Single by David Bowie

from the album Earthling
- Released: 27 January 1997
- Recorded: 1996
- Studio: Looking Glass (New York City)
- Genre: Industrial rock; noise rock; jungle;
- Length: 3:40 (single version); 6:02 (album version);
- Label: Parlophone
- Songwriters: David Bowie; Reeves Gabrels; Mark Plati;
- Producers: David Bowie; Reeves Gabrels; Mark Plati;

David Bowie singles chronology
| "Telling Lies" (1996) | "Little Wonder" (1997) | "Dead Man Walking" (1997) |

Music video
- "Little Wonder" on YouTube

= Little Wonder (David Bowie song) =

1997 single by David Bowie

"Little Wonder" is a song by English musician David Bowie, released as the second single from his 21st album, Earthling (1997). "Little Wonder" backed by three remixes, was issued on 27 January 1997. The single was a success, peaking at number 14 in the UK and topping the Western chart in Japan. The accompanying music video was directed by Floria Sigismondi and depicts Bowie at three different ages. Biographer David Buckley considers it a dance-oriented video rather than a rock one, reminiscent of Orbital's "The Box" (1996).
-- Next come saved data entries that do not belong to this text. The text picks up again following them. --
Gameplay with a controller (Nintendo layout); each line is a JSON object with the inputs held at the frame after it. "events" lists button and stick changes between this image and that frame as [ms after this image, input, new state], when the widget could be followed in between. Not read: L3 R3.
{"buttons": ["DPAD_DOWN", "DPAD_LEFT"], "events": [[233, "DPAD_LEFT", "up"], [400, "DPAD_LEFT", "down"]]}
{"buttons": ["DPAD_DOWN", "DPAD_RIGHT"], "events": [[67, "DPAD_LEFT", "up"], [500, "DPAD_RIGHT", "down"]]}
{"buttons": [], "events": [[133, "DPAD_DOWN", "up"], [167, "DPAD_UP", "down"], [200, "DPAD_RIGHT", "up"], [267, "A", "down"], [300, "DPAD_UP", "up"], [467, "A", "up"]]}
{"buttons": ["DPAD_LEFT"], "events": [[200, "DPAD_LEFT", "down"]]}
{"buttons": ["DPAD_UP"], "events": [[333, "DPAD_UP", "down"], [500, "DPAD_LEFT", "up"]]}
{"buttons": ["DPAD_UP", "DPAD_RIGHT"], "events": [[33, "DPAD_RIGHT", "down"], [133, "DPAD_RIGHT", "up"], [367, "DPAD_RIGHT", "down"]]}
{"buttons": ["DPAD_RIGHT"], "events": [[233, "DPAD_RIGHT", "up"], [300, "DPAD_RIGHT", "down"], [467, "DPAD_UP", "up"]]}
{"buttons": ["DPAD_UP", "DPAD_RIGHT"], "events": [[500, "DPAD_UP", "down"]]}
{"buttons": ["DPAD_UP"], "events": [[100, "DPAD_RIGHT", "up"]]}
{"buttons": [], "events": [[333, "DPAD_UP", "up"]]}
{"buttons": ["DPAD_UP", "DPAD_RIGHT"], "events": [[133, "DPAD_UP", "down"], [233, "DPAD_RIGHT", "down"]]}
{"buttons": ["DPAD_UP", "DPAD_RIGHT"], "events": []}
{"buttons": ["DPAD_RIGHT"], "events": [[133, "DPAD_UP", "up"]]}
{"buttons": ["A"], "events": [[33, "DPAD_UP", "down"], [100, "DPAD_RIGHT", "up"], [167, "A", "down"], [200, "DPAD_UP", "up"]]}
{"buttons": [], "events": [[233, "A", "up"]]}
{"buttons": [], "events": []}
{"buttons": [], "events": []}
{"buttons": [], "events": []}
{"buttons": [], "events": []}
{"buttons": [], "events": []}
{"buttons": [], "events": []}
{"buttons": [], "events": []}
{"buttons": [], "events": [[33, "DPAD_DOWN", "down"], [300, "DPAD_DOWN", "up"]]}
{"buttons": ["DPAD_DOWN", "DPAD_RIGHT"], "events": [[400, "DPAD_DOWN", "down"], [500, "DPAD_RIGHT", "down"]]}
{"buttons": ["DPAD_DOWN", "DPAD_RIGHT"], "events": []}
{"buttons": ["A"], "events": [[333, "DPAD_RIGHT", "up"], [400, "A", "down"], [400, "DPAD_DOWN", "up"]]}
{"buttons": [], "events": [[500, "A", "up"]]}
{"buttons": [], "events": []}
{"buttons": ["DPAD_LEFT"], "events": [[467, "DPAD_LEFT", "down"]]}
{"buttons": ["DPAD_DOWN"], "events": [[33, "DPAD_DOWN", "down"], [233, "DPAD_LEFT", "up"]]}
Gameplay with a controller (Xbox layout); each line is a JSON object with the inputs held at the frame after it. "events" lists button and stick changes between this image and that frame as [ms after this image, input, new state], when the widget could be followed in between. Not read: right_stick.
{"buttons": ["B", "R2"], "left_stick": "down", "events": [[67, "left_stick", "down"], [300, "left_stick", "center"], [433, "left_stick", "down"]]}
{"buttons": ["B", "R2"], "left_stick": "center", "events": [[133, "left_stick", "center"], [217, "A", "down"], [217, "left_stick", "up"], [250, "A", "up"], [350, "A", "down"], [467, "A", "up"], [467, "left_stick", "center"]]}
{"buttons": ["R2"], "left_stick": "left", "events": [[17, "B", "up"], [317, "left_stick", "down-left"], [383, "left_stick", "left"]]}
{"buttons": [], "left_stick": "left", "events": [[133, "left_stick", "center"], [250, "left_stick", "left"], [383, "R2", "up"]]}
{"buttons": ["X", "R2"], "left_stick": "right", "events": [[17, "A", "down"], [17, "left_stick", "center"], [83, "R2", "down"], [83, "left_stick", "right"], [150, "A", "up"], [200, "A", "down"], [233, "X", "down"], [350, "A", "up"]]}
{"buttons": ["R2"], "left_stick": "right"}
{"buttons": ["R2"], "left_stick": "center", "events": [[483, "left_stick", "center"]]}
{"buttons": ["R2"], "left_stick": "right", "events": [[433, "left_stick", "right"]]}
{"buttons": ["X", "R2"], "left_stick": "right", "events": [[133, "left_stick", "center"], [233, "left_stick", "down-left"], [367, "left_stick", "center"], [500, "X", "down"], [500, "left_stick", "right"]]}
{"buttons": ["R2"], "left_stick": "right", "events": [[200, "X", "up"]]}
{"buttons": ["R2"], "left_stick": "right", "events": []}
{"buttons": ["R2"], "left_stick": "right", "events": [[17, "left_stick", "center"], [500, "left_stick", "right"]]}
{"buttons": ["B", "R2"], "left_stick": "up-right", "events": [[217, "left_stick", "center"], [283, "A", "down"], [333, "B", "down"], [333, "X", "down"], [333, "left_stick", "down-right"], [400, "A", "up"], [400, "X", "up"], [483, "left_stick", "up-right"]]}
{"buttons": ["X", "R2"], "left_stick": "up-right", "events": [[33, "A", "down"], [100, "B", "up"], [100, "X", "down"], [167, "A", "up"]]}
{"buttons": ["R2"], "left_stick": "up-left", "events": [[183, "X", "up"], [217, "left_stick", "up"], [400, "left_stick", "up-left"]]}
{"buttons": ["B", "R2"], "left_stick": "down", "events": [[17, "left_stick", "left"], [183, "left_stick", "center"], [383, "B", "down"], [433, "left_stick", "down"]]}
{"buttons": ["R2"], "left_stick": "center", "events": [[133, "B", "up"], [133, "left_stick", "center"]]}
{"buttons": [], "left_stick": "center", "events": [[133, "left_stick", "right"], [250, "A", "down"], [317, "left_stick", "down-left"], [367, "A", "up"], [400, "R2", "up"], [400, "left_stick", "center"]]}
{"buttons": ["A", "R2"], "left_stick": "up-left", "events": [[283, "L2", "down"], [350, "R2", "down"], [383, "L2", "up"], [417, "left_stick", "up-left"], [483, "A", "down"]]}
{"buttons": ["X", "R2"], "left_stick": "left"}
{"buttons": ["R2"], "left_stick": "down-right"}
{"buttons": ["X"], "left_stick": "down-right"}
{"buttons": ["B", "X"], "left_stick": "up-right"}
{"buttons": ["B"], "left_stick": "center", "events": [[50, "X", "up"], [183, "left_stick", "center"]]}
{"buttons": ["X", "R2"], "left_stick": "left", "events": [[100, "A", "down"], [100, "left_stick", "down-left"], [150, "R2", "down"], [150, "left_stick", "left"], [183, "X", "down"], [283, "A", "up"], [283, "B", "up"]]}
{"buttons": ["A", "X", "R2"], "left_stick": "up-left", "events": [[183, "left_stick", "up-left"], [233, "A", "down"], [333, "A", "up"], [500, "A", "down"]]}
"Little Wonder" was one of the first tracks Bowie and Reeves Gabrels wrote for the album. Bowie called writing the track a "ridiculous" exercise in pure stream of consciousness: "I just picked Snow White and the Seven Dwarves and made a line for each of the dwarves' names. And that's the song [laughs]. And then I ran out of dwarves' names, so there's new dwarves in it like 'Stinky'." Originally set to be a "nine-minute jungle electronic epic", the song was trimmed to six minutes for the album. Described by biographer Chris O'Leary as a combination of arena rock and electronica, it utilises percussion and power chords from the Prodigy's "Firestarter", a 1996 UK number one that assisted in bringing drum and bass rhythms to the mainstream.

==Background==
The sampled spoken line "If it's good to ya, it's gotta be good for ya" during the instrumental break, comes from the spoken intro of a live Steely Dan song called "Bodhisattva" from the Citizen Steely Dan box.

Two main interpretations to the lyrics are given by James E. Perone, who writes that the song may simply represent some characteristics of Bowie's own personality or, in another case, an alien observing aspects of the life on Earth. Bowie uses the names of all seven dwarfs in the lyrics.

The drum break is sampled from The Winstons instrumental, "Amen, Brother", a popular drum solo and sample commonly referred to as the "Amen break," while the chord progression is similar to an early David Bowie song, "Can't Help Thinking About Me."

| Title | Mix and additional production | Duration | Additional credits and notes |
|---|---|---|---|
| Album Version | Mark Plati | 6:02 |  |
| Edit | Mark Plati | 3:40 |  |
| Censored Video Edit | Mark Plati | 4:09 | Released on 2004 Earthling 2 CD. |
| Ambient Junior Mix | Junior Vasquez | 9:55 | Programmed by Frederick Jorio. |
| Club Dub Junior Mix | Junior Vasquez | 8:10 | Programmed by Frederick Jorio. |
| 4/4 Junior Mix | Junior Vasquez | 8:10 | Programmed by Frederick Jorio. |
| Juniors Club Instrumental | Junior Vasquez | 8:14 | Programmed by Frederick Jorio. |
| Danny Saber Mix | Danny Saber | 3:06 | Cello by David Coleman, sonic hair and make up by John X. |
| Danny Saber Dance Mix | Danny Saber | 5:30 | Cello by David Coleman, sonic hair and make up by John X. |

==Critical reception==
British magazine Music Week rated the song three out of five, adding, "The idea of giving Bowie a drum & bass makeover sounds slightly absurd but, though disconcerting, it seems to work. The central song, however, is a little understated and something a little more bold might have worked better." David Sinclair from The Times wrote, "Racing jungle beats and strafing bursts of ultra-distorted guitar underpin the first taster from Bowie's new album, Earthling. Quite a grower even if it does sound, in places, disconcertingly like Babylon Zoo."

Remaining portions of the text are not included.